THE PROBLEM: Leaving out every line that comes before the one containing "right shoulder: (441, 529)", output the rest of the records exactly, the final line included.

[RECORD EXTRACTS — start]

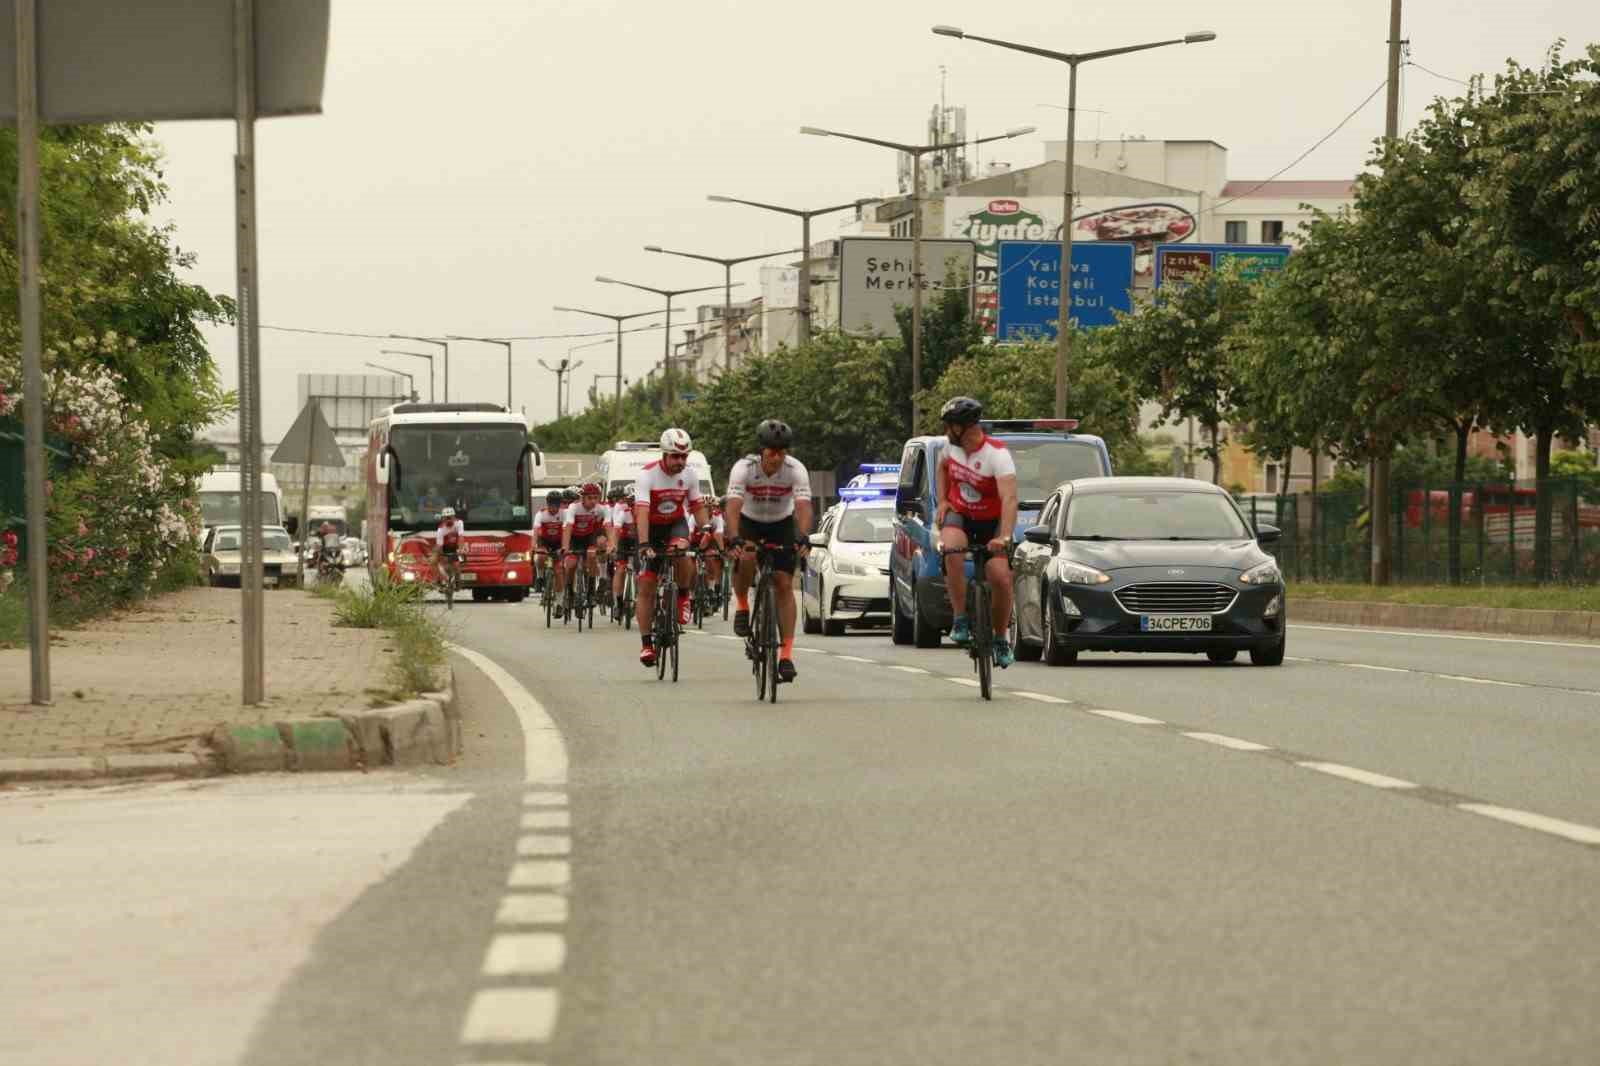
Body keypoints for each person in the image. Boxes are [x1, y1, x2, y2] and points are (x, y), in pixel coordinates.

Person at [725, 419, 812, 683]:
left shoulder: (795, 469)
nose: (776, 457)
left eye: (782, 452)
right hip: (749, 521)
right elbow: (733, 506)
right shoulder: (744, 469)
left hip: (780, 524)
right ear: (762, 450)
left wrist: (803, 535)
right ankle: (741, 604)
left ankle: (786, 655)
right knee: (748, 556)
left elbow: (804, 507)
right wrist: (735, 537)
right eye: (772, 451)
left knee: (784, 583)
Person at [934, 396, 1018, 667]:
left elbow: (1009, 500)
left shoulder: (997, 454)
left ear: (964, 426)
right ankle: (960, 618)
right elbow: (942, 468)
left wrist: (1004, 536)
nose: (946, 431)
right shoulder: (949, 448)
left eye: (950, 426)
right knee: (951, 550)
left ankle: (1000, 638)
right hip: (961, 515)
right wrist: (944, 500)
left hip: (992, 521)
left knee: (1001, 578)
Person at [634, 428, 710, 667]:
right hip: (651, 529)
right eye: (675, 457)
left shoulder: (689, 475)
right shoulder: (647, 476)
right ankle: (647, 644)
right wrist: (645, 543)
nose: (680, 462)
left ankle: (684, 596)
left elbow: (697, 506)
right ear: (664, 455)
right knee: (646, 586)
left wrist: (706, 528)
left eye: (684, 457)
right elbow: (642, 511)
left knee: (682, 553)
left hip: (675, 526)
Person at [559, 482, 609, 615]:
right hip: (574, 538)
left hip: (589, 537)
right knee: (570, 565)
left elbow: (608, 526)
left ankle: (591, 592)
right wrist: (565, 546)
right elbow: (568, 526)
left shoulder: (601, 508)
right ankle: (569, 592)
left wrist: (611, 545)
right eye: (590, 498)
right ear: (582, 498)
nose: (593, 501)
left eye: (596, 498)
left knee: (592, 557)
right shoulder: (573, 508)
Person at [607, 485, 638, 610]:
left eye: (635, 501)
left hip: (638, 540)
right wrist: (613, 545)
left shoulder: (645, 509)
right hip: (623, 540)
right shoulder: (623, 510)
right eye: (629, 501)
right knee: (620, 569)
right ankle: (617, 602)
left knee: (641, 570)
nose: (632, 504)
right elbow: (616, 529)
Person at [532, 491, 565, 594]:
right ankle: (540, 577)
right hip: (544, 541)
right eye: (551, 505)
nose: (553, 508)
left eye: (556, 505)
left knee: (558, 567)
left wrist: (565, 546)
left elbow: (568, 530)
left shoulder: (564, 514)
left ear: (559, 505)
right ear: (547, 504)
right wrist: (533, 545)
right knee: (541, 557)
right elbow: (536, 529)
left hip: (559, 541)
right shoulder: (541, 514)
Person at [431, 506, 466, 590]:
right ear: (443, 519)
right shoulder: (441, 529)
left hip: (456, 547)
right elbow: (439, 546)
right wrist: (437, 555)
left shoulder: (459, 523)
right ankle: (437, 580)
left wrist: (461, 549)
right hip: (444, 547)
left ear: (454, 517)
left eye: (450, 517)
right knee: (433, 561)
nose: (449, 520)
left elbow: (461, 537)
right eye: (446, 518)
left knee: (458, 564)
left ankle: (458, 581)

[RECORD EXTRACTS — finish]

ANSWER TO THE EXERCISE:
right shoulder: (441, 529)
left hip: (456, 547)
right elbow: (439, 546)
right wrist: (437, 555)
left shoulder: (459, 523)
right ankle: (437, 580)
left wrist: (461, 549)
right hip: (444, 547)
left ear: (454, 517)
left eye: (450, 517)
right knee: (433, 561)
nose: (449, 520)
left elbow: (461, 537)
right eye: (446, 518)
left knee: (458, 564)
left ankle: (458, 581)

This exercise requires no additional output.